Students at the Ivy League school protested on Monday after the university's only Latina professor on track for tenure was denied the academic appointment.

After administrators at Harvard University denied professor Lorgia García Peña's tenure, students sent a letter asking for the decision to be reversed, according to Remezcla. 

García Peña is one of the university's first Latino studies professor.

Students also requested for administrators to "increase transparency in the tenure review process for all faculty, providing more lines of accountability and greater consideration of the ways in which faculty have contributed to supporting underrepresented students on campus."

According to The Harvard Crimson, the university's student newspaper, the school president makes the final decision to grant a professor tenure and the details about the case aren't typically released to the public.

The letter sent to administrators was signed by 200 students and 30 student groups. Another letter written by Harvard professors and affiliates received 972 signatures.

Administrators were asked to open an investigation into the professor's tenure case for "procedural errors, prejudice, and discrimination."

Among their list of demands, students called on the school to implement an ethnic studies program, an effort students have been requesting for almost half a century. 

The letter requests for an ethnic studies department to offer a Ph.D. in the program with concentrations in Native American and Indigenous, Latinx, Asian American, Muslim American and comparative race and ethnic studies. 

Dean of the Faculty of Arts and Sciences Claudine Gay said before taking office in fall 2018 that she wanted to employ faculty in the respective studies before establishing a program.

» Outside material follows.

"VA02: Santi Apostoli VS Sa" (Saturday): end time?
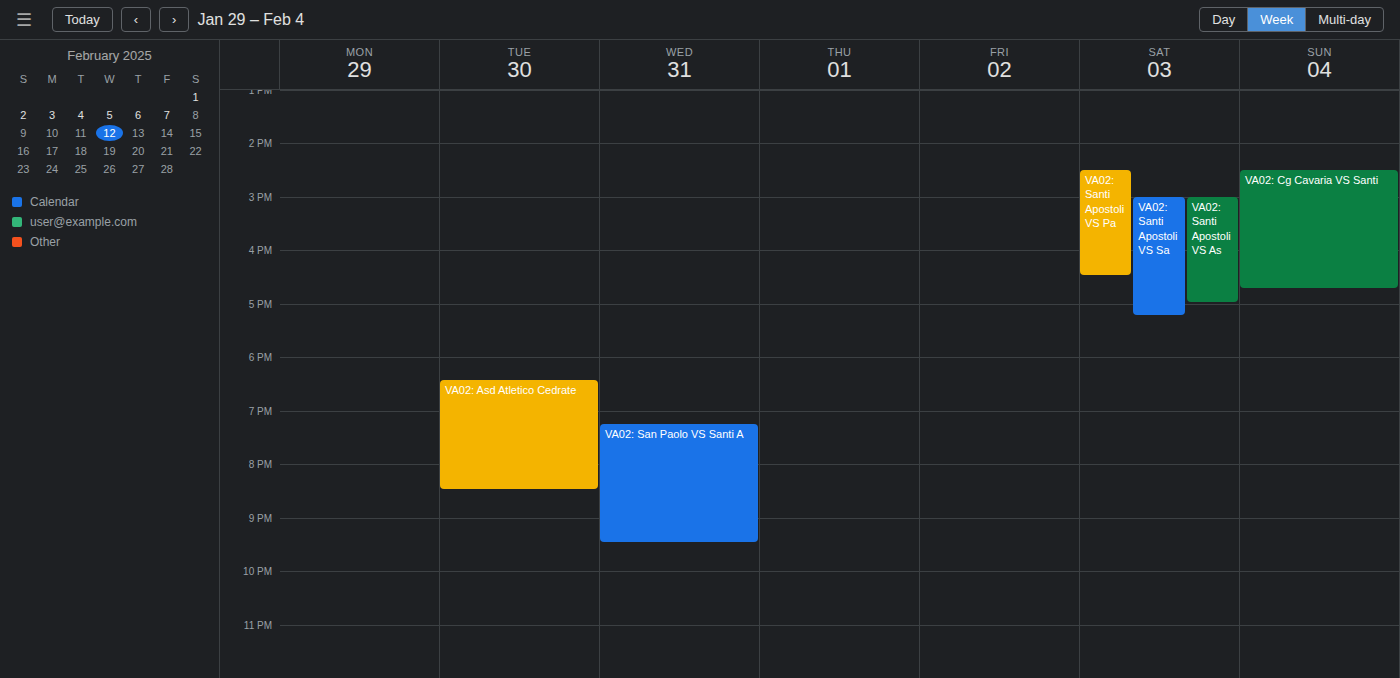
5:15 PM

Students said García Peña was an "excellent candidate to lead Ethnic Studies initiatives.”

“While looking outwardly for faculty members that can conduct and teach Ethnic Studies research, it is absolutely unacceptable to deny Professor García Peña tenure, especially as a member of the search committee herself,” the open letter states. “It is hypocritical for University administrators to claim they are invested in furthering Ethnic Studies scholarship at Harvard while simultaneously denying tenure to a leading Latinx and Ethnic Studies scholar.”

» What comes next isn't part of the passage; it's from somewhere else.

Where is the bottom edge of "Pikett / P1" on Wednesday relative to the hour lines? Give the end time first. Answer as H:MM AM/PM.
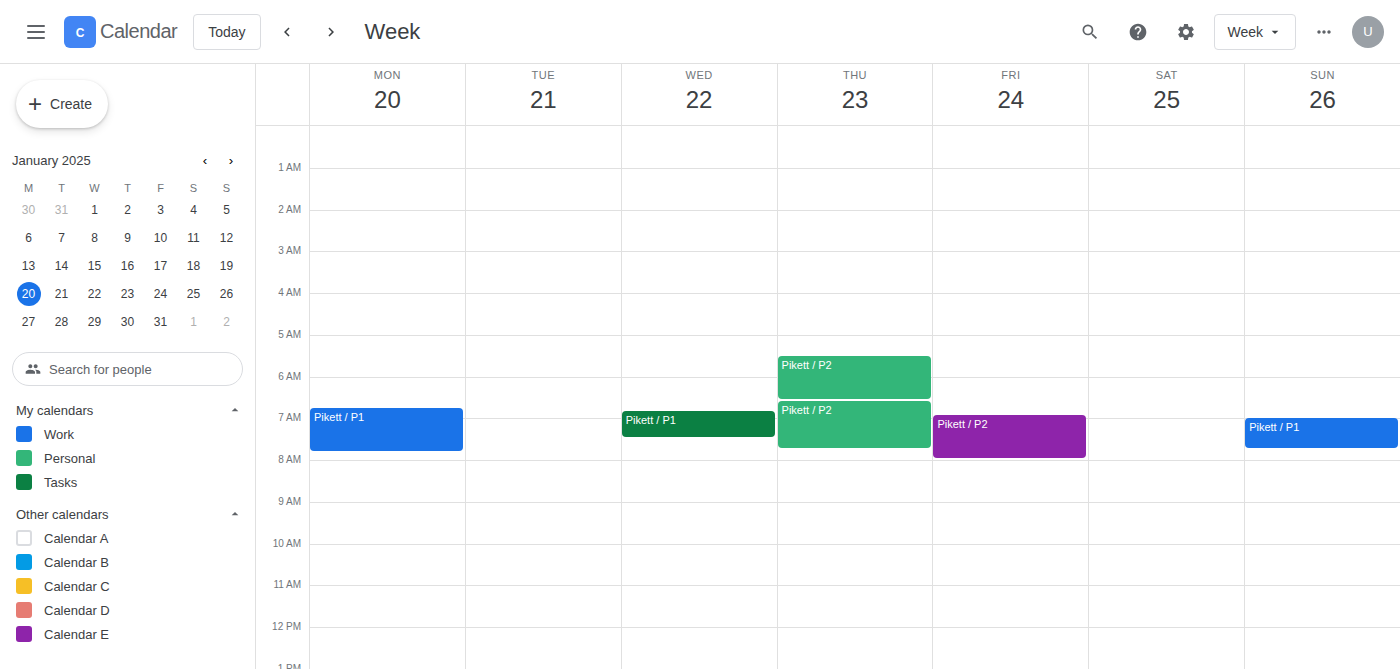
7:30 AM -- halfway between the 7 AM and 8 AM lines.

In protest, nearly 50 students held a sit-in at the University Hall that lasted 48 minutes, each minute representing the number of years students have demanded an ethnic studies program.

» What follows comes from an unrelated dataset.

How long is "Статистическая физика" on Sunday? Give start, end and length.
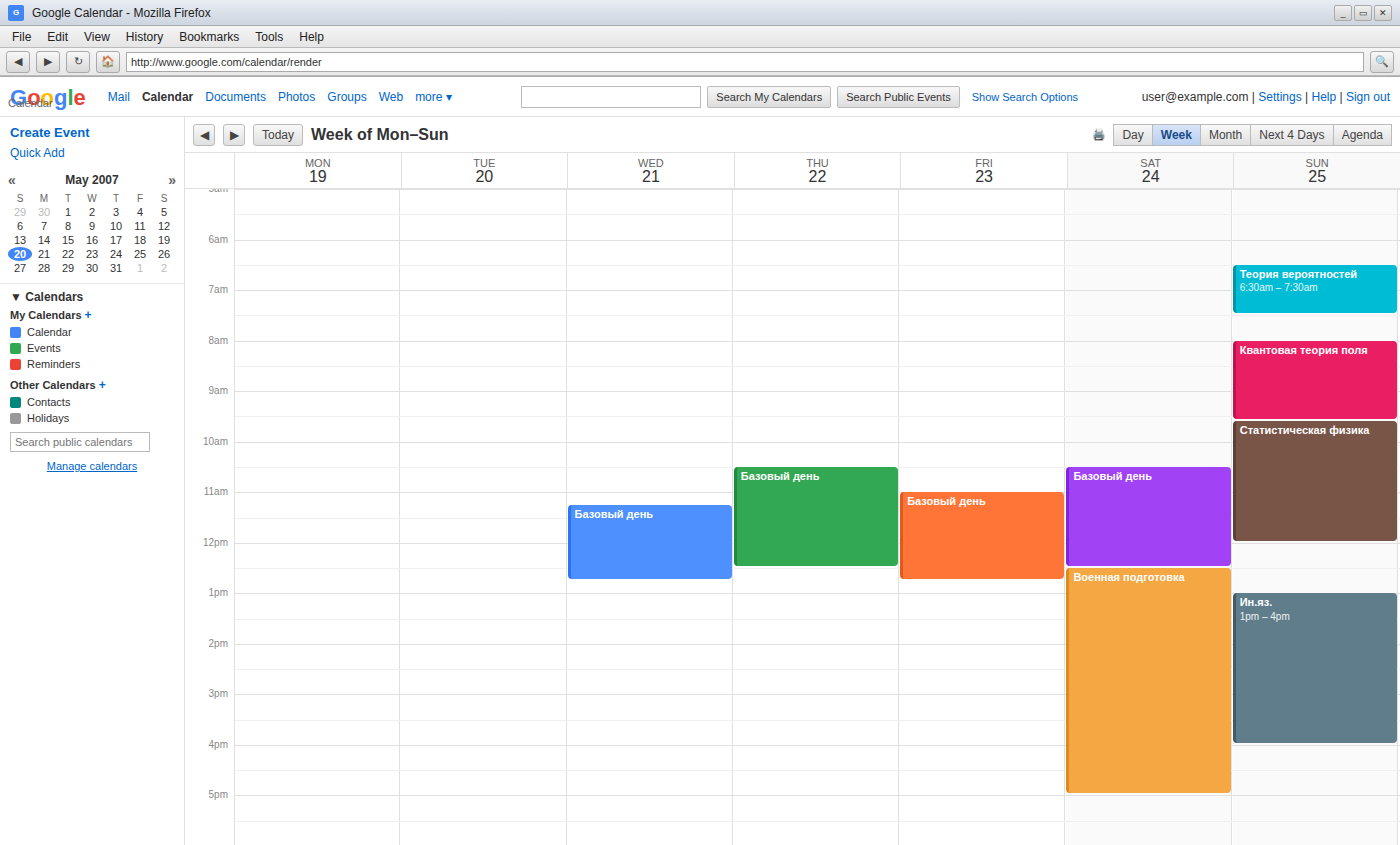
09:35 to 12:00, 2 hours 25 minutes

Student Mercedes Gomez said in a tweet on Monday that the university has denied students' requests for an ethnic studies department despite demonstrations. 

The Harvard Crimson reports the associate professor of romance languages and literature has faced racially motivated incidents while at the university.

Someone reportedly left a racially insulting note at García Peña's office and questioned her right to be at Harvard University. Another incident was reported of on-campus officers unreasonably asking for the IDs of the professor's students while they were installing an art exhibit.

In the letter sent to administrators, students said the university has failed to address the incidents sufficiently.